50 West 29 Street build-out loft sale not as simple as it looks

here’s one I know something about

The recent sale of the “1,400 sq ft “ Manhattan loft #13W at 50 West 29 Street looks pretty simple: to market on April 10 at $1.475mm, in contract by June 20, and sold on August 22 at $1.5mm. That first period seems a little long for a loft to sell over ask and the second seems a little short for a coop, but all in all a quick sale. But you see from the extended history that it did not sell in 2011 while asking $1.45mm, or in 2012 while asking $1.415mm, as recently as that August. i know what the public listing history does not show: that there was an accepted offer in 2012 that took a really long time not to get to contract. For all I know there were other accepted offers in 2011 and 2012 that did not get to contract, but I do know why that one accepted deal failed. It gets complicated ….

you can’t sell what you can’t sell

You wouldn’t have known this from any of the marketing materials, and my buyer who made the bid that was accepted in 2012 did not know the funky details until due diligence, but there was then no residential Certificate of Occupancy for this (not quite) half of the 13th floor in this small coop. Of course, we were told more or less that “the paperwork is pending with the city” and should be completed “soon”.

The somewhat shorter long story involves lawyers (of course) and expeditors and architects. I never got a full account of the details because it would have cost my buyer some professional fees for his team to explain it to me, but it came down to a difference of opinion between Team Buyer and Team Seller about how quickly and how likely a C of O would be issued by the city and, with the seller’s insistence that a contract be signed while all this was still murky, there were protracted negotiations about an escrow arrangement to account for this complexity. At the end of the day, Team Buyer was faced with the likelihood of signing a contract without the C of O, the possibility that no building permit would be issued for a renovation until the C of O was in place, and the certainty that seller would not agree to an escrow both large and long enough that he felt protected, and would give seller enough incentive to move heaven and earth to get ‘his’ C of O.

Did I mention that there was also uncertainty about the terms on which a bank would lend to purchase the coop shares associated with this loft?

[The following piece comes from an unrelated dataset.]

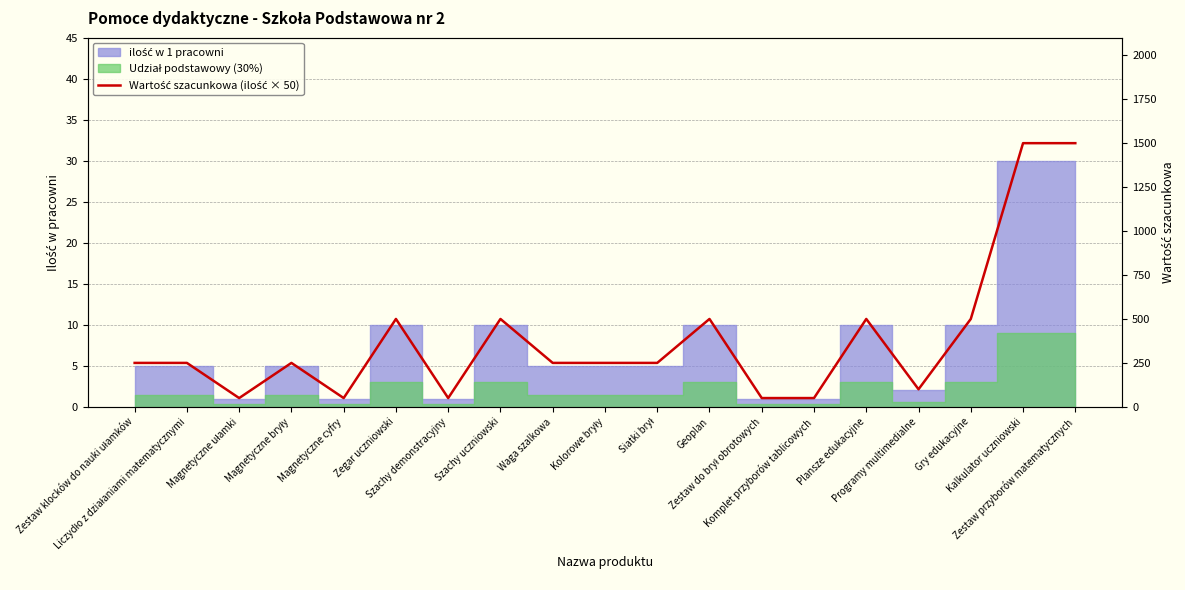

What is the sum of all values?

7350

None of this complexity was built into the price negotiation, by the way, as none of it was clear until the due diligence exposed the full facts, in all their convoluted glory. Buyer was willing to go to $1.3mm (seller’s then bottom line number) because this was the available loft that best met his needs within his financial resources, even though he thought (thought, as well) that this value was beyond the comps, given that the loft was in very primitive condition and would need a gut renovation to truly compare to well-finished comparable lofts. (Take a quick look at the building page to begin to see why.)

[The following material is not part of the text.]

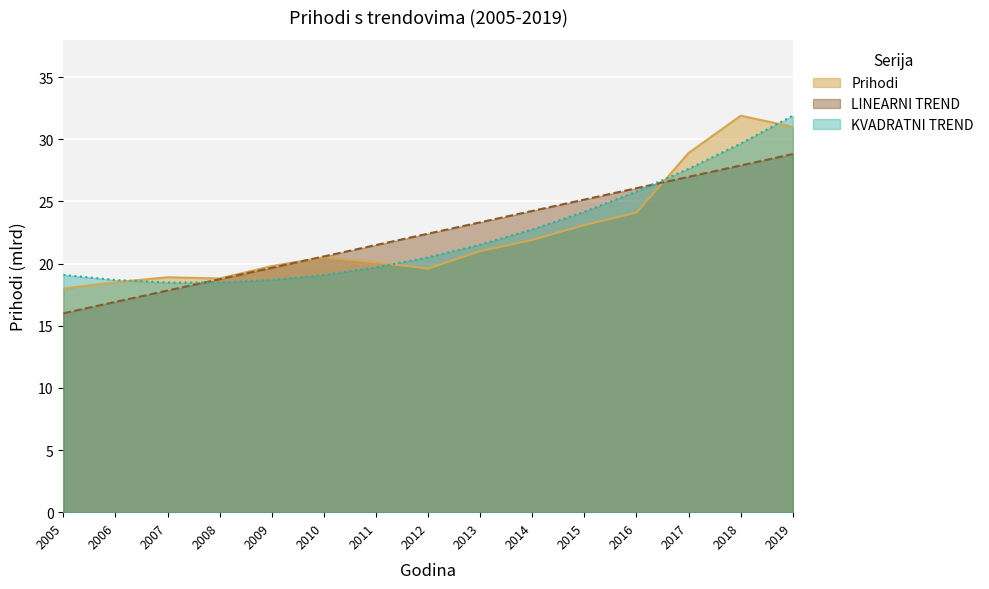

Which category has the lowest value across all series?

2005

Did I mention that there was some risk that the wonderful west light and views could be impaired by development on either side of Broadway between 28th and 29th Streets?

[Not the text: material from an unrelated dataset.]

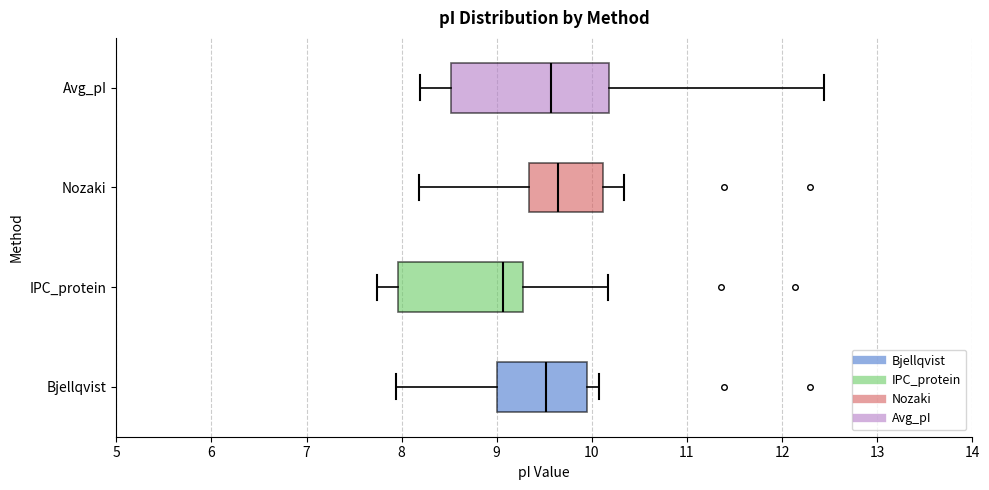

Comparing the boxes themselves (not the whiskers), which one is the widest?

Avg_pI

Seller was within her rights to want to offload as much risk as possible on my buyer, to reject the escrow terms proposed by buyer to sign a contract at the agreed price, and to reject a price concession as the last offer by that buyer to do the deal. No deal is a deal until it is a contract, and Team Buyer always assumed that Team Seller was acting in good faith (though in an optimistic fog as to what the city was likely to do, when).

Judging from the speed at which the loft was taken off the market when my buyer finally walked away (after incurring lawyer, architect and expeditor bills for the swamp work involved), Team Seller seems (finally) to have conceded that the loft was not saleable in that condition. Alas.

Team Buyer kept in touch with Team Seller in this (publicly) quiet period, at one point being assured that a Temporary Certificate of Occupancy “in 6 weeks”, to which buyer responded that he would do the deal at $1.3mm if that happened. No dice, alas. Six weeks later … same status (alas).

a new market emerges

My emails reflect that the TCO was (finally!) issued in February this year and that my buyer could not get seller to consider his money until seller had put it back for sale publicly. My guy (finally!) walked away and signed a contract elsewhere, loft #13W was brought to market on April 10, and the rest you know.

Did I mention that this was more complicated than it looks?

Seller ended up getting $200,000 more in the 2013 market than the “deal” with my guy almost a year earlier, so good for her. That buyer just paid $1,071/ft for a loft that needs $200/ft or more in renovation. I still think that’s beyond the comps (even with the ridiculously low maintenance of $522/mo), but this data point now exists for other primitive lofts on gritty blocks in non-prime loft neighborhoods.

That’s how values get reset. Alas.

(My guy has since closed on a much larger loft in much better [newly renovated and mint-y] condition with better views and light, at about $1,340/ft; he’s happy.)

reprise

Did I mention that this was a complicated story??